Let's denote the height of the hill as h.
From point A, the angle of elevation to the hilltop is 26 degrees 30 minutes. We can use the tangent function:
tan(26°30') = h / AB
tan(26°30') = h / 526
We can do the same for point B:
tan(36°40') = h / AB
tan(36°40') = h / 526
Now, we have two equations:
tan(26°30') = h / 526 [Equation 1]
tan(36°40') = h / 526 [Equation 2]
To solve for h, we can solve these two equations simultaneously.
First, let's calculate the tangent of each angle:
tan(26°30') ≈ 0.4938
tan(36°40') ≈ 0.7559
Now, we can rewrite the equations using these values:
0.4938 = h / 526 [Equation 1]
0.7559 = h / 526 [Equation 2]
To solve for h, we can multiply both sides of each equation by 526:
0.4938 * 526 = h [Equation 1]
0.7559 * 526 = h [Equation 2]
This gives us:
h ≈ 259.6428 [Equation 1, rounded to the nearest decimal]

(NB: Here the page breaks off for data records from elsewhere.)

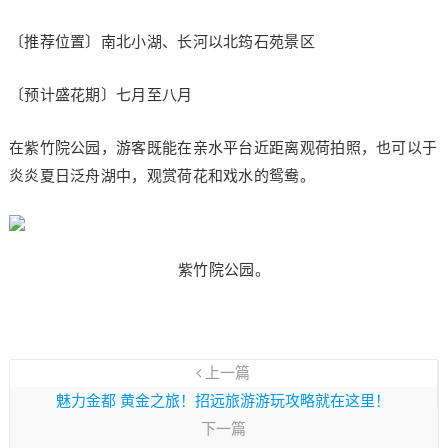
〔推荐位置〕南北小湖、长河以北筠石苑景区
〔预计盛花期〕七月至八月
在紫竹院公园，游客既能在亲水平台近距离观荷拍照，也可以于
炎炎夏日泛舟湖中，观赏荷花和戏水的鸳鸯。
紫竹院公园。
上一篇
魅力金都 黄金之旅！招远旅游游玩攻略就在这里！
下一篇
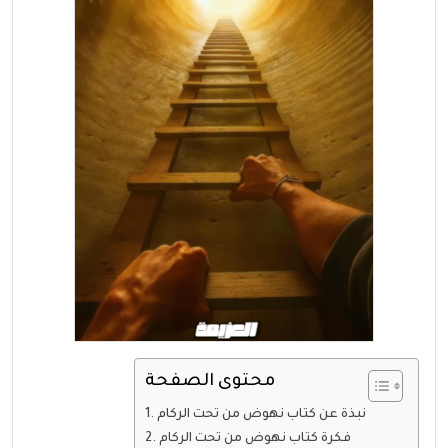
محتوى الصفحة
نبذة عن كتاب نهوض من تحت الركام
فكرة كتاب نهوض من تحت الركام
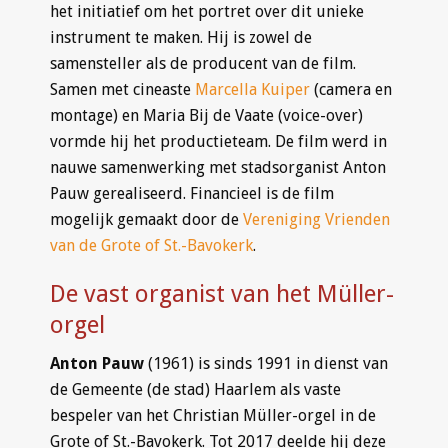
het initiatief om het portret over dit unieke
instrument te maken. Hij is zowel de
samensteller als de producent van de film.
Samen met cineaste
Marcella Kuiper
(camera en
montage) en Maria Bij de Vaate (voice-over)
vormde hij het productieteam. De film werd in
nauwe samenwerking met stadsorganist Anton
Pauw gerealiseerd. Financieel is de film
mogelijk gemaakt door de
Vereniging Vrienden
van de Grote of St.-Bavokerk
.
De vast organist van het Müller-
orgel
Anton Pauw
(1961) is sinds 1991 in dienst van
de Gemeente (de stad) Haarlem als vaste
bespeler van het Christian Müller-orgel in de
Grote of St.-Bavokerk. Tot 2017 deelde hij deze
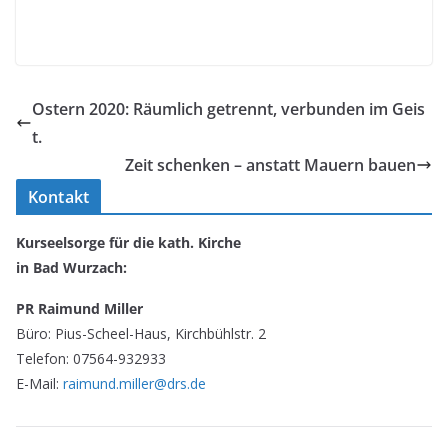
Ostern 2020: Räumlich getrennt, verbunden im Geis
t.
Zeit schenken – anstatt Mauern bauen
Kontakt
Kurseelsorge für die kath. Kirche
in Bad Wurzach:
PR Raimund Miller
Büro: Pius-Scheel-Haus, Kirchbühlstr. 2
Telefon: 07564-932933
E-Mail:
raimund.miller@drs.de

h ≈ 397.6234 [Equation 2, rounded to the nearest decimal]
Since both equations give slightly different values, we can take the average of these values to get a more accurate result:
(h ≈ 259.6428 + 397.6234) / 2 ≈ 328.6331
Therefore, the height of the hill is approximately 328.63 meters.